Gross NPAs Of Capital SFB Reduced To 2.58%


The Bank’s gross advances stood at Rs 7,184 crores, reflecting a Y-o-Y growth of 16.7% and Q-o-Q growth of 5.4%.


FinTech BizNews Service

Mumbai, April 3, 2025: Capital Small Finance Bank (CSFB) has come out with its Key Business Highlights for the quarter and year ended March 31, 2025. The same has been notified on the exchanges as well.

Capital SFB | Key Business Highlights for the quarter and year ended March 31, 2025:

·         Loan Portfolio:

o   As of March 31, 2025, the Bank’s gross advances stood at Rs 7,184 crores, reflecting a Y-o-Y growth of 16.7% and Q-o-Q growth of 5.4%.

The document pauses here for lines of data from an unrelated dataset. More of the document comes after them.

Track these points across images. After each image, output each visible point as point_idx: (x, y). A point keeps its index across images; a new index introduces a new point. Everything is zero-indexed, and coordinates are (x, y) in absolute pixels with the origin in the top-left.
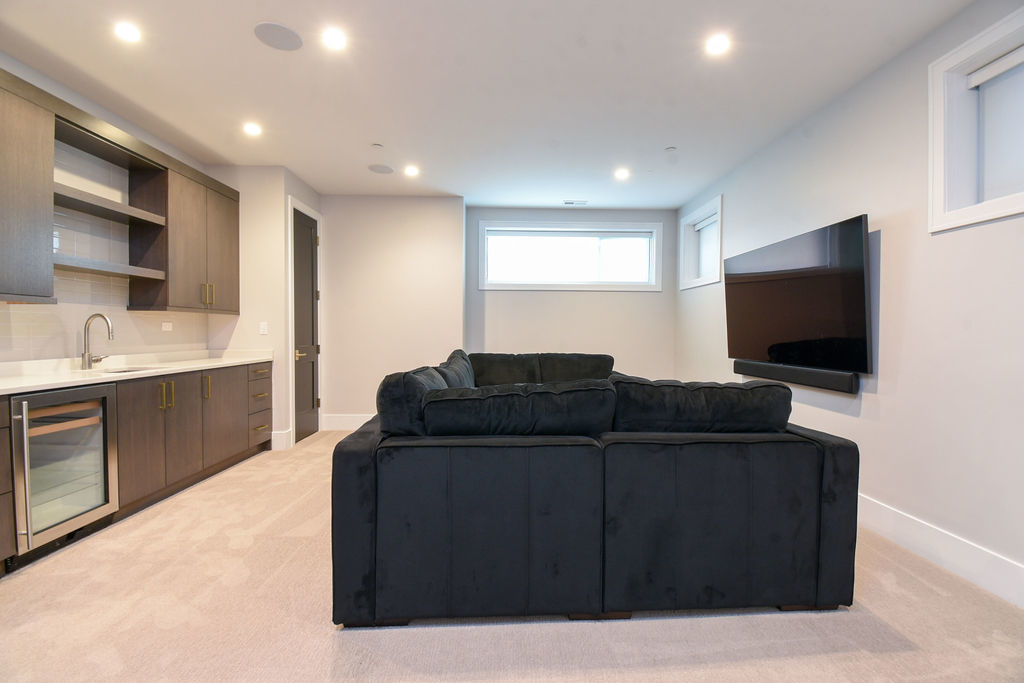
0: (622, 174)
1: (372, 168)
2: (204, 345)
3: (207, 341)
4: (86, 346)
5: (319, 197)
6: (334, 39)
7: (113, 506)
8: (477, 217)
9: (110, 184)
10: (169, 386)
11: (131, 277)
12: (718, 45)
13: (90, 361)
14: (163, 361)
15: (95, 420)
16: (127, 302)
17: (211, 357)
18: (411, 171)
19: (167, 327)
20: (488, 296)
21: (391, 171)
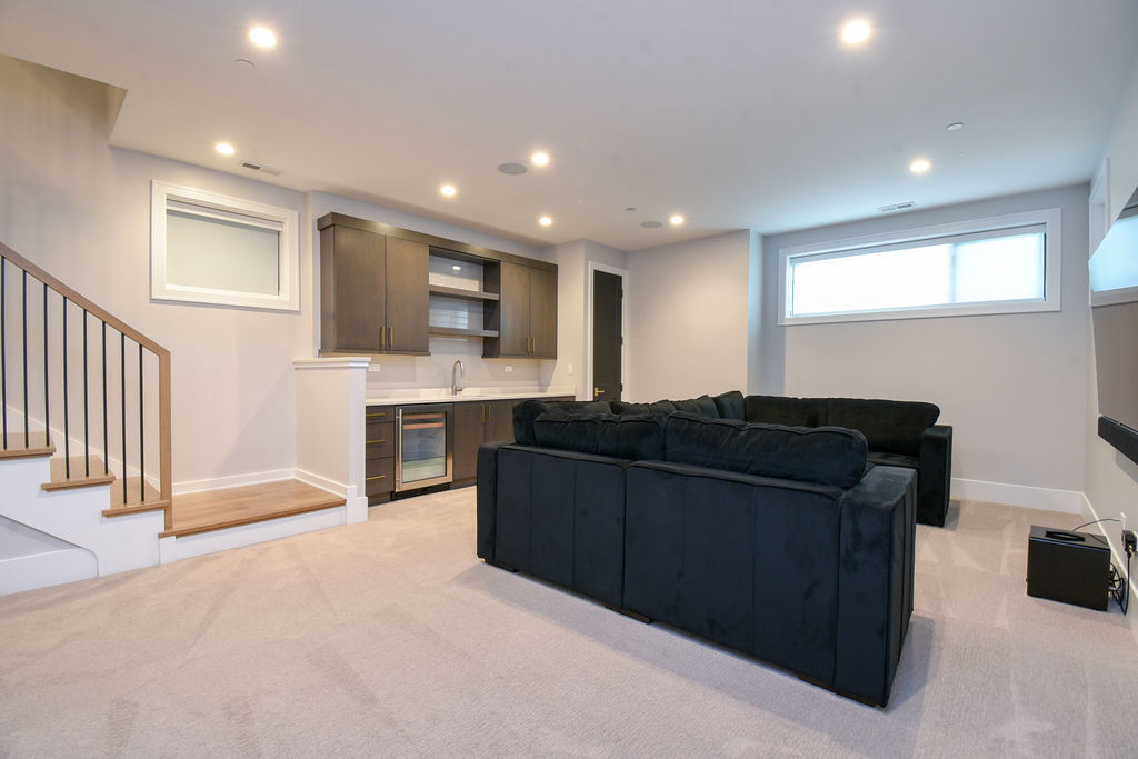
0: (920, 166)
1: (644, 225)
2: (536, 382)
3: (539, 379)
4: (454, 381)
5: (624, 255)
6: (540, 159)
7: (449, 479)
8: (775, 246)
9: (471, 277)
10: (487, 408)
11: (485, 338)
12: (856, 32)
13: (456, 391)
14: (504, 393)
15: (442, 424)
16: (482, 353)
17: (541, 391)
18: (677, 220)
19: (509, 369)
20: (789, 334)
21: (661, 225)
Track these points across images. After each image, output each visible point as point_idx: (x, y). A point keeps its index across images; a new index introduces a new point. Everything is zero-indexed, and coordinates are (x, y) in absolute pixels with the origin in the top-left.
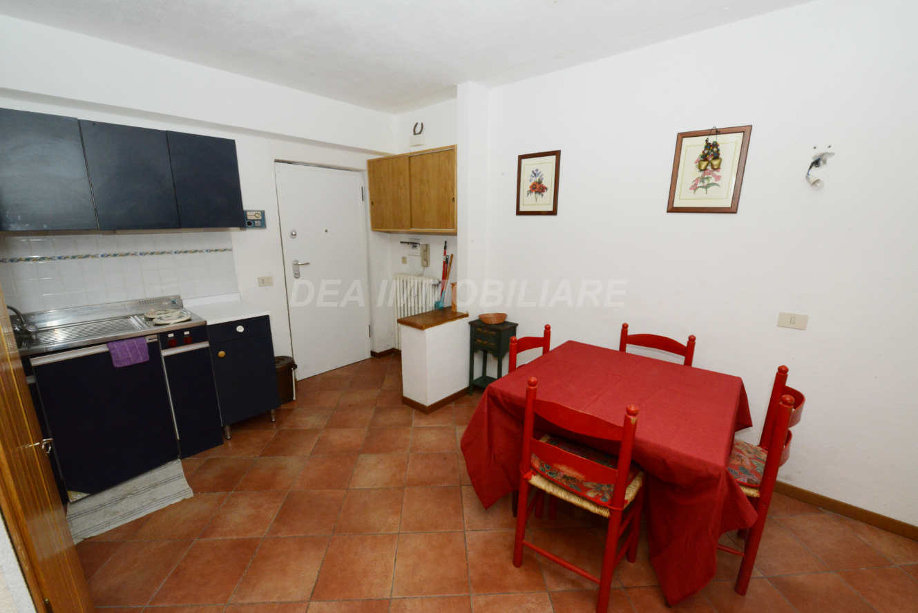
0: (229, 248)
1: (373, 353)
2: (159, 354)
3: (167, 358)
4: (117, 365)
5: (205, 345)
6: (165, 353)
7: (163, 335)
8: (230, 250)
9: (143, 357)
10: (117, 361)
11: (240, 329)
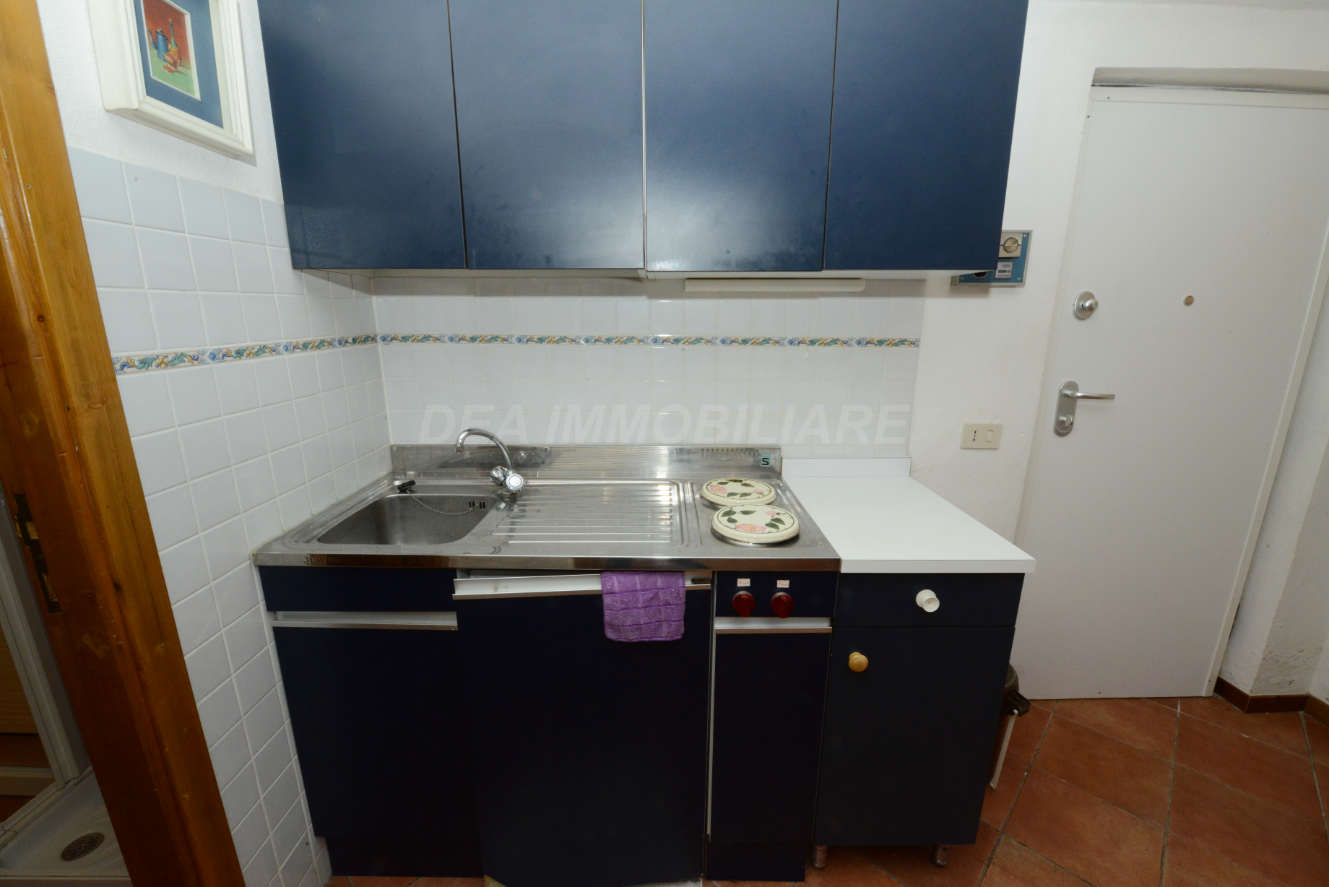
0: (911, 337)
1: (1222, 687)
2: (709, 626)
3: (723, 637)
4: (610, 634)
5: (822, 625)
6: (721, 625)
7: (724, 574)
8: (913, 343)
9: (670, 628)
10: (612, 626)
11: (927, 600)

o   The loan disbursements for the year ended March 31, 2025 shown a growth of 37.6% Y-o-Y basis and stood at Rs2,846 crores against Rs2,068 crores during the previous year.

o   The loan portfolio growth continued to target secured & diversified portfolio, with 99.8% of the loan book being secured.

·         Asset Quality: The asset quality remained robust, with Gross NPAs reduced to 2.58% as of March 31, 2025 against 2.76% as of March 31, 2024 with ~Zero write offs.

·         Deposits:

o   The total deposits of the Bank aggregated to Rs8,323 crores registering a Y-o-Y growth of 11.3%.

o   The Bank continued to maintain high CASA 37% as of March 31, 2025, against 38.3% as of March 31, 2024

Management Commentary

Loan Portfolio: As of March 31, 2025, the Bank’s gross advances stood at Rs7,184 crores, reflecting a Y-o-Y growth of 16.7% and Q-o-Q growth of 5.4%. The loan disbursements for the year ended March 31, 2025 shown a growth of 37.6% Y-o-Y basis and stood at Rs2,846 crores against Rs2,068 crores during the previous year. The loan portfolio growth continued to target secured & diversified portfolio, with 99.8% of the loan book being secured. The period was marked by high interest rates, tighter monetary policy, and elevated asset quality concerns in certain segments. In this environment, the Bank witnessed healthy loan growth with improved asset quality. Asset Quality: The asset quality remained robust, with Gross NPAs reduced to 2.58% as of March 31, 2025 against 2.76% as of March 31, 2024 with ~Zero write offs. Deposits: The total deposits of the Bank aggregated to Rs8,323 crores registering a Y-o-Y growth of 11.3%. The Bank continued to maintain high CASA ~37% as of March 31, 2025, against 38.3% as of March 31, 2024. Despite industry-wide pressure on CASA due to the shift towards higher-yielding term deposits, the Bank’s strong CASA share reflects its robust retail liability franchise. Owing to lower CD ratio and high liquidity ratios, the Bank continued with calibrated deposit growth. Loan to Deposit Ratio: The average^ CD ratio of the Bank for the quarter ended March 31, 2025 stood at 82.6% against 78.3% for the quarter ended March 31, 2024 and 81.1% for the quarter ended December 31, 2024. Liquidity: The average^ Liquidity Coverage Ratio (LCR) for the quarter ended March 31, 2025 stood at 247.6% against 263.9% for the quarter ended March 31, 2024 and 239.2% for the quarter ended December 31, 2024. ^ average is calculated basis daily outstanding balances The information with reference to quarter and year ended March 31, 2025 is provisional.